** Supplied information follows **
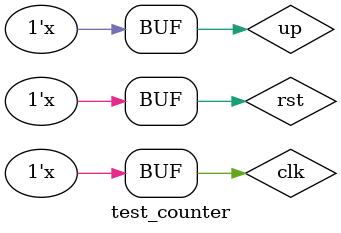
<source format=v>


`include "counter.v"

module test_counter;

	reg clk,rst,up;
	wire [3:0]q;
	
	counter c1(.q(q),.clk(clk),.rst(rst),.up(up));
	
	initial 
	begin 
		rst=1;
		up=0;
		clk=1;
	end
	
	always #5 clk=~clk;
	always #80 rst=~rst;
	always #160 up=~up;
	//#10 $finish;
	
	initial
	begin 
		$dumpfile("count.vcd");
		$dumpvars(0,test_counter);
		//$monitor ($time,"Count: %d",q);
	end
	
endmodule 

</source>
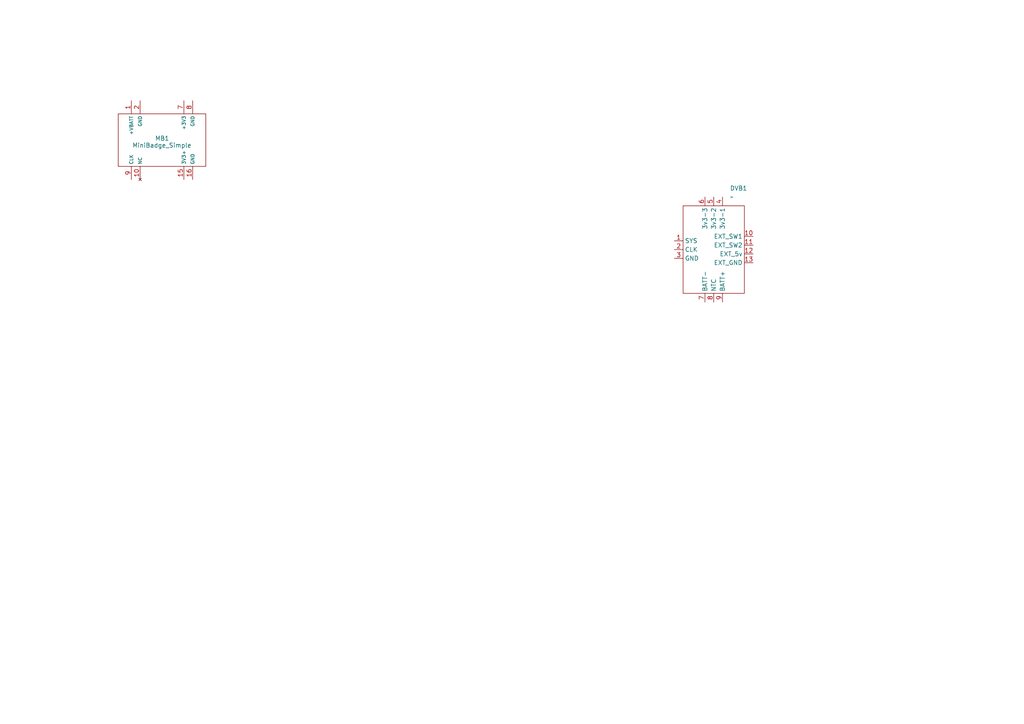
<source format=kicad_sch>
(kicad_sch
	(version 20250114)
	(generator "eeschema")
	(generator_version "9.0")
	(uuid "b476ac90-998b-4659-9a6b-40e5adf5b99e")
	(paper "A4")
	
	(symbol
		(lib_id "Minibadge Devboard:Minibadge_Devboard")
		(at 207.01 62.23 0)
		(unit 1)
		(exclude_from_sim no)
		(in_bom no)
		(on_board yes)
		(dnp no)
		(fields_autoplaced yes)
		(uuid "79991187-018b-4ccf-86ef-040aafa2811d")
		(property "Reference" "DVB1"
			(at 211.6933 54.61 0)
			(effects
				(font
					(size 1.27 1.27)
				)
				(justify left)
			)
		)
		(property "Value" "~"
			(at 211.6933 57.15 0)
			(effects
				(font
					(size 1.27 1.27)
				)
				(justify left)
			)
		)
		(property "Footprint" "Minibadge Devboard:Minibadge Devboard"
			(at 207.01 62.23 0)
			(effects
				(font
					(size 1.27 1.27)
				)
				(hide yes)
			)
		)
		(property "Datasheet" ""
			(at 207.01 62.23 0)
			(effects
				(font
					(size 1.27 1.27)
				)
				(hide yes)
			)
		)
		(property "Description" ""
			(at 207.01 62.23 0)
			(effects
				(font
					(size 1.27 1.27)
				)
				(hide yes)
			)
		)
		(pin "4"
			(uuid "97dd5cd1-13da-4efe-9dfd-694b6f2e498e")
		)
		(pin "12"
			(uuid "776199d4-7487-4a17-94d0-dc1d24a301f5")
		)
		(pin "2"
			(uuid "0aff3f6d-2582-453a-a72c-61ffe90cb6f7")
		)
		(pin "9"
			(uuid "4c98075b-74fd-4681-b323-ad3b98653ef6")
		)
		(pin "13"
			(uuid "2532343e-a2b7-4711-af4c-047163df909d")
		)
		(pin "11"
			(uuid "0e2d4ec6-6a04-4c64-b60a-baa47b77f964")
		)
		(pin "5"
			(uuid "787fa497-9391-4bc2-a0ce-f5024b0757b3")
		)
		(pin "8"
			(uuid "7aa84bc3-d8a3-4bfe-a901-fdf3cd1909ef")
		)
		(pin "7"
			(uuid "e532e746-f1b5-44c4-9c79-b71d361de60e")
		)
		(pin "1"
			(uuid "13d3a93d-2d2b-42a0-a558-f597b540b868")
		)
		(pin "3"
			(uuid "3cae810f-43f2-422a-9c08-7c7100f52c88")
		)
		(pin "6"
			(uuid "9190cfbc-eb98-48fb-959b-8e400c853f8a")
		)
		(pin "10"
			(uuid "3424a33c-71f1-4a14-b242-01ce7858becd")
		)
		(instances
			(project ""
				(path "/b81e8f9d-1c63-48dd-b54e-950adf61fb7f/77560a16-5ab1-4859-a715-3286c5b0b062"
					(reference "DVB1")
					(unit 1)
				)
			)
		)
	)
	(symbol
		(lib_id "MiniBadge:MiniBadge_Simple")
		(at 46.99 40.64 0)
		(unit 1)
		(exclude_from_sim no)
		(in_bom yes)
		(on_board yes)
		(dnp no)
		(uuid "e1eac0ca-8ddc-43f3-8bad-806332fe2229")
		(property "Reference" "MB1"
			(at 44.958 40.132 0)
			(effects
				(font
					(size 1.27 1.27)
				)
				(justify left)
			)
		)
		(property "Value" "MiniBadge_Simple"
			(at 38.354 42.164 0)
			(effects
				(font
					(size 1.27 1.27)
				)
				(justify left)
			)
		)
		(property "Footprint" ""
			(at 46.99 40.64 0)
			(effects
				(font
					(size 1.27 1.27)
				)
				(hide yes)
			)
		)
		(property "Datasheet" ""
			(at 46.99 40.64 0)
			(effects
				(font
					(size 1.27 1.27)
				)
				(hide yes)
			)
		)
		(property "Description" ""
			(at 46.99 40.64 0)
			(effects
				(font
					(size 1.27 1.27)
				)
				(hide yes)
			)
		)
		(pin "2"
			(uuid "ba5c0896-37f2-4488-a43a-5e43d6230538")
		)
		(pin "7"
			(uuid "286e25b2-4d17-4f02-9346-b4979e34cc74")
		)
		(pin "8"
			(uuid "1f77bfb9-99ef-42bc-af6b-612cee2ae0bc")
		)
		(pin "9"
			(uuid "3945cd14-0991-448a-a217-fdb98ef71a9d")
		)
		(pin "1"
			(uuid "3500d367-9782-4946-9908-ca6ec4abd397")
		)
		(pin "10"
			(uuid "f9b00ad7-38ad-4655-a63e-b7276d91ac85")
		)
		(pin "15"
			(uuid "6dba2afa-fa82-400e-99fb-bb973b52ebca")
		)
		(pin "16"
			(uuid "7634912b-8436-4086-b497-0401797400f2")
		)
		(instances
			(project ""
				(path "/b81e8f9d-1c63-48dd-b54e-950adf61fb7f/77560a16-5ab1-4859-a715-3286c5b0b062"
					(reference "MB1")
					(unit 1)
				)
			)
		)
	)
)

</source>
** End of Supplied information **
What this task involves: Give the entries again, exactly and in full, with no image included.

Expected answer:
<source format=v>


`include "counter.v"

module test_counter;

	reg clk,rst,up;
	wire [3:0]q;
	
	counter c1(.q(q),.clk(clk),.rst(rst),.up(up));
	
	initial 
	begin 
		rst=1;
		up=0;
		clk=1;
	end
	
	always #5 clk=~clk;
	always #80 rst=~rst;
	always #160 up=~up;
	//#10 $finish;
	
	initial
	begin 
		$dumpfile("count.vcd");
		$dumpvars(0,test_counter);
		//$monitor ($time,"Count: %d",q);
	end
	
endmodule 

</source>
<source format=kicad_sch>
(kicad_sch
	(version 20250114)
	(generator "eeschema")
	(generator_version "9.0")
	(uuid "b476ac90-998b-4659-9a6b-40e5adf5b99e")
	(paper "A4")
	
	(symbol
		(lib_id "Minibadge Devboard:Minibadge_Devboard")
		(at 207.01 62.23 0)
		(unit 1)
		(exclude_from_sim no)
		(in_bom no)
		(on_board yes)
		(dnp no)
		(fields_autoplaced yes)
		(uuid "79991187-018b-4ccf-86ef-040aafa2811d")
		(property "Reference" "DVB1"
			(at 211.6933 54.61 0)
			(effects
				(font
					(size 1.27 1.27)
				)
				(justify left)
			)
		)
		(property "Value" "~"
			(at 211.6933 57.15 0)
			(effects
				(font
					(size 1.27 1.27)
				)
				(justify left)
			)
		)
		(property "Footprint" "Minibadge Devboard:Minibadge Devboard"
			(at 207.01 62.23 0)
			(effects
				(font
					(size 1.27 1.27)
				)
				(hide yes)
			)
		)
		(property "Datasheet" ""
			(at 207.01 62.23 0)
			(effects
				(font
					(size 1.27 1.27)
				)
				(hide yes)
			)
		)
		(property "Description" ""
			(at 207.01 62.23 0)
			(effects
				(font
					(size 1.27 1.27)
				)
				(hide yes)
			)
		)
		(pin "4"
			(uuid "97dd5cd1-13da-4efe-9dfd-694b6f2e498e")
		)
		(pin "12"
			(uuid "776199d4-7487-4a17-94d0-dc1d24a301f5")
		)
		(pin "2"
			(uuid "0aff3f6d-2582-453a-a72c-61ffe90cb6f7")
		)
		(pin "9"
			(uuid "4c98075b-74fd-4681-b323-ad3b98653ef6")
		)
		(pin "13"
			(uuid "2532343e-a2b7-4711-af4c-047163df909d")
		)
		(pin "11"
			(uuid "0e2d4ec6-6a04-4c64-b60a-baa47b77f964")
		)
		(pin "5"
			(uuid "787fa497-9391-4bc2-a0ce-f5024b0757b3")
		)
		(pin "8"
			(uuid "7aa84bc3-d8a3-4bfe-a901-fdf3cd1909ef")
		)
		(pin "7"
			(uuid "e532e746-f1b5-44c4-9c79-b71d361de60e")
		)
		(pin "1"
			(uuid "13d3a93d-2d2b-42a0-a558-f597b540b868")
		)
		(pin "3"
			(uuid "3cae810f-43f2-422a-9c08-7c7100f52c88")
		)
		(pin "6"
			(uuid "9190cfbc-eb98-48fb-959b-8e400c853f8a")
		)
		(pin "10"
			(uuid "3424a33c-71f1-4a14-b242-01ce7858becd")
		)
		(instances
			(project ""
				(path "/b81e8f9d-1c63-48dd-b54e-950adf61fb7f/77560a16-5ab1-4859-a715-3286c5b0b062"
					(reference "DVB1")
					(unit 1)
				)
			)
		)
	)
	(symbol
		(lib_id "MiniBadge:MiniBadge_Simple")
		(at 46.99 40.64 0)
		(unit 1)
		(exclude_from_sim no)
		(in_bom yes)
		(on_board yes)
		(dnp no)
		(uuid "e1eac0ca-8ddc-43f3-8bad-806332fe2229")
		(property "Reference" "MB1"
			(at 44.958 40.132 0)
			(effects
				(font
					(size 1.27 1.27)
				)
				(justify left)
			)
		)
		(property "Value" "MiniBadge_Simple"
			(at 38.354 42.164 0)
			(effects
				(font
					(size 1.27 1.27)
				)
				(justify left)
			)
		)
		(property "Footprint" ""
			(at 46.99 40.64 0)
			(effects
				(font
					(size 1.27 1.27)
				)
				(hide yes)
			)
		)
		(property "Datasheet" ""
			(at 46.99 40.64 0)
			(effects
				(font
					(size 1.27 1.27)
				)
				(hide yes)
			)
		)
		(property "Description" ""
			(at 46.99 40.64 0)
			(effects
				(font
					(size 1.27 1.27)
				)
				(hide yes)
			)
		)
		(pin "2"
			(uuid "ba5c0896-37f2-4488-a43a-5e43d6230538")
		)
		(pin "7"
			(uuid "286e25b2-4d17-4f02-9346-b4979e34cc74")
		)
		(pin "8"
			(uuid "1f77bfb9-99ef-42bc-af6b-612cee2ae0bc")
		)
		(pin "9"
			(uuid "3945cd14-0991-448a-a217-fdb98ef71a9d")
		)
		(pin "1"
			(uuid "3500d367-9782-4946-9908-ca6ec4abd397")
		)
		(pin "10"
			(uuid "f9b00ad7-38ad-4655-a63e-b7276d91ac85")
		)
		(pin "15"
			(uuid "6dba2afa-fa82-400e-99fb-bb973b52ebca")
		)
		(pin "16"
			(uuid "7634912b-8436-4086-b497-0401797400f2")
		)
		(instances
			(project ""
				(path "/b81e8f9d-1c63-48dd-b54e-950adf61fb7f/77560a16-5ab1-4859-a715-3286c5b0b062"
					(reference "MB1")
					(unit 1)
				)
			)
		)
	)
)

</source>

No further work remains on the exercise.